El periodista y escritor Jacobo Solano Cerchiaro reveló, a través de un hilo en la red social X, que el presidente Gustavo Petro habría enviado de urgencia a la funcionaria Juliana Guerrero al departamento del Cesar para tomar las riendas de la campaña de Iván Cepeda de cara a la segunda vuelta presidencial del 21 de junio de 2026. Según la información publicada este miércoles 3 de junio y basada en una fuente que habría hablado con el comunicador el día anterior, la instrucción directa del mandatario fue clara: «Usted responde por el Cesar». La designación de Guerrero, quien se encuentra bajo investigación por el caso de los títulos universitarios de la Fundación San José, se produce en un momento de máxima tensión interna en el Pacto Histórico, luego de que los resultados de la primera vuelta, celebrada el 31 de mayo, dejaran un escenario de empate técnico en esa región del país.

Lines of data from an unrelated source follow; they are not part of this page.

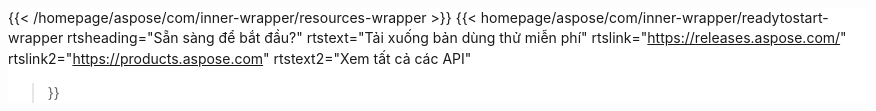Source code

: {{< /homepage/aspose/com/inner-wrapper/resources-wrapper >}}
{{< homepage/aspose/com/inner-wrapper/readytostart-wrapper
rtsheading="Sẵn sàng để bắt đầu?"
rtstext="Tải xuống bản dùng thử miễn phí"
rtslink="https://releases.aspose.com/"
rtslink2="https://products.aspose.com"
rtstext2="Xem tất cả các API"
>}}
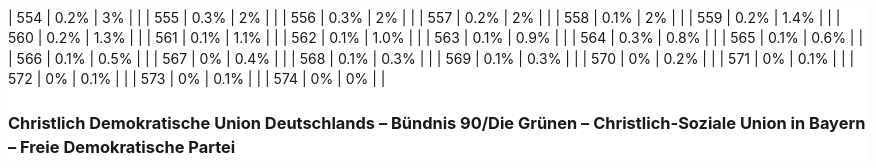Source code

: | 554 | 0.2% | 3% |  |
| 555 | 0.3% | 2% |  |
| 556 | 0.3% | 2% |  |
| 557 | 0.2% | 2% |  |
| 558 | 0.1% | 2% |  |
| 559 | 0.2% | 1.4% |  |
| 560 | 0.2% | 1.3% |  |
| 561 | 0.1% | 1.1% |  |
| 562 | 0.1% | 1.0% |  |
| 563 | 0.1% | 0.9% |  |
| 564 | 0.3% | 0.8% |  |
| 565 | 0.1% | 0.6% |  |
| 566 | 0.1% | 0.5% |  |
| 567 | 0% | 0.4% |  |
| 568 | 0.1% | 0.3% |  |
| 569 | 0.1% | 0.3% |  |
| 570 | 0% | 0.2% |  |
| 571 | 0% | 0.1% |  |
| 572 | 0% | 0.1% |  |
| 573 | 0% | 0.1% |  |
| 574 | 0% | 0% |  |

### Christlich Demokratische Union Deutschlands – Bündnis 90/Die Grünen – Christlich-Soziale Union in Bayern – Freie Demokratische Partei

Solano detalló que junto a Juliana Guerrero también fue despachada su hermana, Verónica Guerrero, y que ambas habrían llegado a Valledupar con la misión de enderezar una campaña que, a juicio del presidente, no cumplió con las metas esperadas. La fuente citada por el periodista indicó que el nerviosismo en la Casa de Nariño es palpable debido al desempeño del candidato rival Abelardo de la Espriella, quien en la primera vuelta alcanzó el 43,72 % de los votos (10.361.499 sufragios), superando al 40,92 % de Iván Cepeda (9.688.361 votos). Este resultado, que por primera vez en la historia del país llevó a un candidato a superar los 10 millones de votos en una primera vuelta, ha generado una profunda preocupación en el oficialismo, que ahora ve como una derrota en el Cesar podría ser determinante para el resultado final del 21 de junio.
Indignación presidencial y denuncias de faltantes
Uno de los episodios más reveladores del hilo de Solano hace referencia a un fuerte regaño que Verónica Guerrero habría propinado a los equipos de campaña en el departamento. «Ayer (2 de junio), me informa la fuente, Verónica Guerrero regañó a todo el mundo y les dijo en una sede del Pacto: ‘El presidente está indignado con ustedes, esto es el colmo'», escribió el periodista. Esta declaración refleja la molestia del mandatario con las bases políticas y la estructura regional, a las que se señala de no haber movilizado el voto suficiente. Además, Solano mencionó que en el ambiente de la campaña hay dudas sobre «700 millones de pesos que no aparecen y que faltaron para el desarrollo de la primera vuelta», un faltante que, según la fuente, se le estaría atribuyendo a la representante a la Cámara Alexandra Pineda.
La publicación también señala que, en un intento por reconfigurar la estrategia en el Cesar, se ha sumado a la región el superintendente de Vigilancia, Larry Alvares, quien estaría coordinando acciones para lo que Solano describe como «ajustar tuercas para lograr lo que parece imposible». El periodista no ocultó la gravedad del momento al afirmar que «se viven momentos de angustia por lo que pueda representar una derrota de Iván Cepeda». A esto se suma la sospecha que genera otro actor político local: el representante Ape Cuello, quien estaría bajo observación por su presunta cercanía con el candidato rival Abelardo de la Espriella, lo que añade un nuevo capítulo de desconfianza en las filas del Pacto Histórico en la región.
«Usted responde por el Cesar»
Jacobo Solano Cerchiaro, periodista, citando la instrucción de Gustavo Petro a Juliana Guerrero
El contexto electoral en el que se da esta movida interna es de una participación histórica. La primera vuelta registró 23.978.053 votantes, lo que representa un 57,88 % del censo electoral de 41.421.973 ciudadanos habilitados, una cifra comparable con los picos de asistencia de 1998 y 2022. Con Abelardo de la Espriella liderando a nivel nacional y Cepeda pisándole los talones en el Cesar, la pugna por los votos de este departamento se ha vuelto un campo de batalla crucial. La llegada de las hermanas Guerrero con la venia presidencial busca revertir una tendencia que, según la fuente de Solano, tiene al gobierno y a la campaña oficialista sumidos en una operación de emergencia para evitar una derrota que se perfila como un duro revés para el proyecto político del presidente Petro.